Taekwang Industrial has completely suspended operations at its spandex production plant in China and is withdrawing from the market. This comes 20 years after entering China. The decision is due to global oversupply and weak demand, which have led to an operating loss of 93.5 billion won over the past three years.

Taekwang Industrial held a board meeting on the 30th and announced on the 31st that it resolved to suspend operations at its overseas subsidiary, Taekwang Chemical Fiber (Sang-Sook). All production plants will cease operations next month, and sales activities for inventory will be completed in October. They plan to finish recovering accounts receivable and terminating contracts with employees by the end of the year. Currently, 502 employees work at Taekwang Chemical Fiber.

The board of directors of Taekwang Industrial also resolved to conduct a capital increase of 100 billion won to facilitate the withdrawal of its Chinese subsidiary. The funds will be used to repay borrowing funds and for operating capital, among other things.

A representative from Taekwang Industrial noted, "The decision to withdraw from the local factory in China is a measure to prevent additional accumulated losses and strengthen the competitiveness of our core business," adding, "Based on this decision, we will improve management efficiency and accelerate the discovery of new growth drivers."

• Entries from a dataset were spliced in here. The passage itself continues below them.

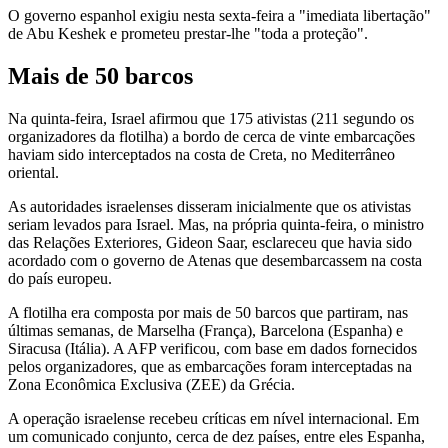
O governo espanhol exigiu nesta sexta-feira a "imediata libertação"
de Abu Keshek e prometeu prestar-lhe "toda a proteção".
Mais de 50 barcos
Na quinta-feira, Israel afirmou que 175 ativistas (211 segundo os
organizadores da flotilha) a bordo de cerca de vinte embarcações
haviam sido interceptados na costa de Creta, no Mediterrâneo
oriental.
As autoridades israelenses disseram inicialmente que os ativistas
seriam levados para Israel. Mas, na própria quinta-feira, o ministro
das Relações Exteriores, Gideon Saar, esclareceu que havia sido
acordado com o governo de Atenas que desembarcassem na costa
do país europeu.
A flotilha era composta por mais de 50 barcos que partiram, nas
últimas semanas, de Marselha (França), Barcelona (Espanha) e
Siracusa (Itália). A AFP verificou, com base em dados fornecidos
pelos organizadores, que as embarcações foram interceptadas na
Zona Econômica Exclusiva (ZEE) da Grécia.
A operação israelense recebeu críticas em nível internacional. Em
um comunicado conjunto, cerca de dez países, entre eles Espanha,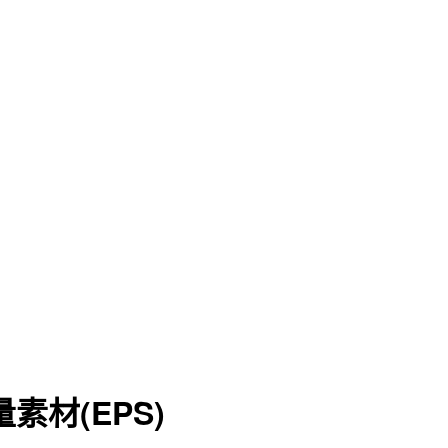
素材(EPS)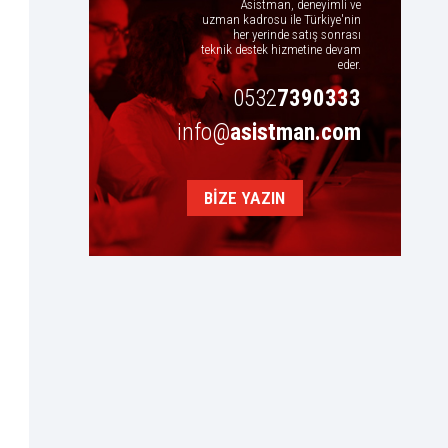
Asistman, deneyimli ve
uzman kadrosu ile Türkiye'nin
her yerinde satış sonrası
teknik destek hizmetine devam
eder.
0532
7390333
info@
asistman.com
BİZE YAZIN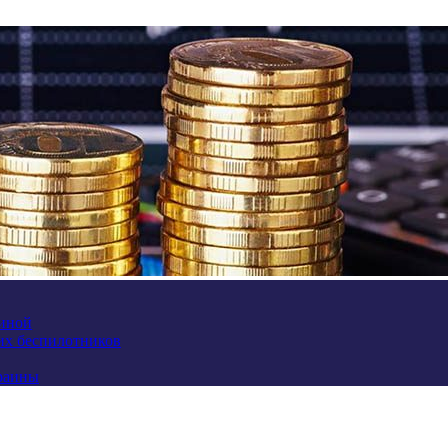
аиной
их беспилотников
краины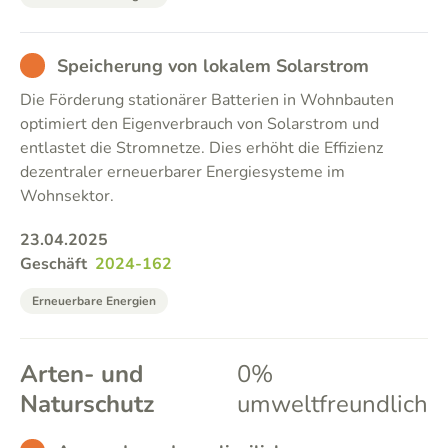
BAD
Speicherung von lokalem Solarstrom
Die Förderung stationärer Batterien in Wohnbauten
optimiert den Eigenverbrauch von Solarstrom und
entlastet die Stromnetze. Dies erhöht die Effizienz
dezentraler erneuerbarer Energiesysteme im
Wohnsektor.
23.04.2025
Geschäft
2024-162
Erneuerbare Energien
Arten- und
0%
Naturschutz
umweltfreundlich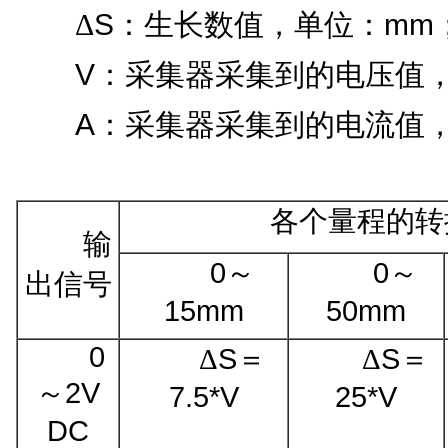
S
mm
Δ
：
生长数值，单位：
V
：采集器采集到的电压值
A
：采集器采集到的电流值
各个量程的转
输
0
0
～
～
出信号
15mm
50mm
0
S
S
Δ
＝
Δ
＝
2V
～
7.5
*
V
25
*
V
DC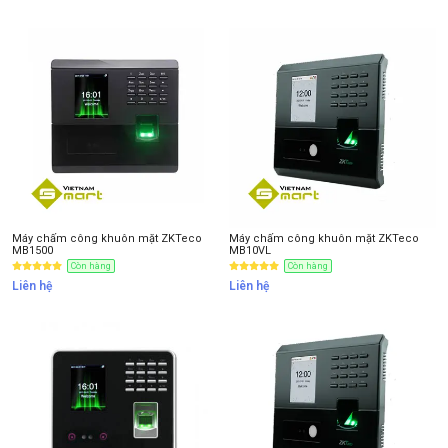
Máy chấm công khuôn mặt ZKTeco
Máy chấm công khuôn mặt ZKTeco
MB1500
MB10VL
Còn hàng
Còn hàng
Liên hệ
Liên hệ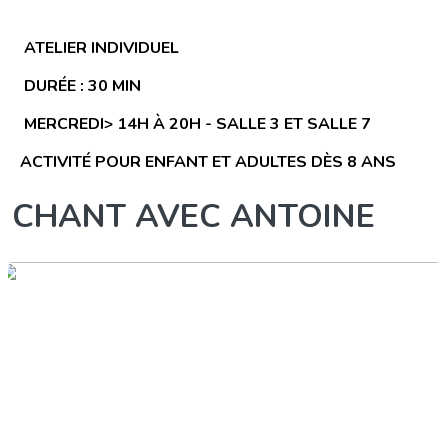
ATELIER INDIVIDUEL
DURÉE : 30 MIN
MERCREDI> 14H À 20H - SALLE 3 ET SALLE 7
ACTIVITÉ POUR ENFANT ET ADULTES DÈS 8 ANS
CHANT AVEC ANTOINE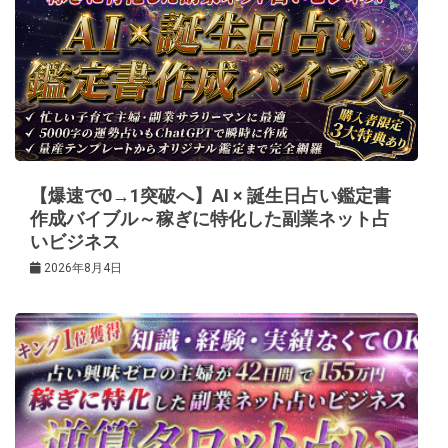
シ
ョ
ン
【爆速で0→1突破へ】AI × 誕生日占い鑑定書
作成バイブル～稼ぎに特化した副業ネット占
いビジネス
2026年8月4日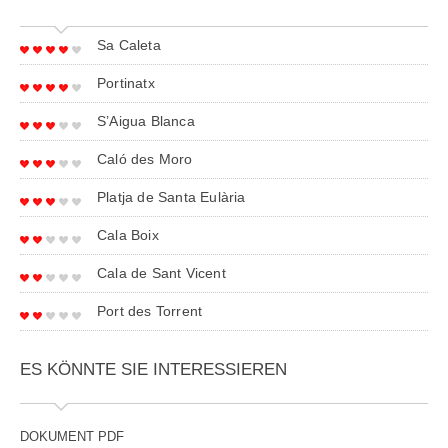
Sa Caleta
Portinatx
S’Aigua Blanca
Caló des Moro
Platja de Santa Eulària
Cala Boix
Cala de Sant Vicent
Port des Torrent
ES KÖNNTE SIE INTERESSIEREN
DOKUMENT PDF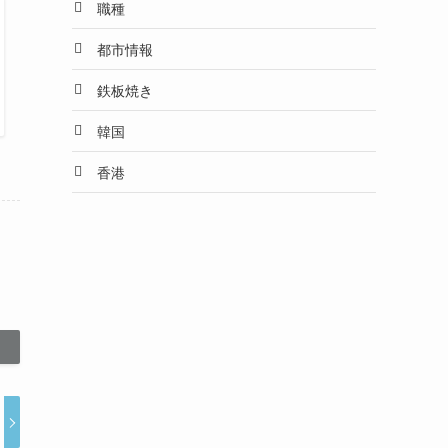
職種
都市情報
鉄板焼き
韓国
香港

Taekwang Industrial is the first corporation in Korea to successfully commercialize spandex in 1979. It established a Chinese subsidiary in 2003 and began commercial production in 2005, creating an overseas production base for spandex.

Taekwang Chemical Fiber recorded a cumulative revenue of 2.6143 trillion won and a cumulative operating loss of 68.6 billion won up until last year since its establishment. Notably, its operating loss reached 93.5 billion won over the past three years, and it also recorded a loss of 7.2 billion won in the first quarter of this year.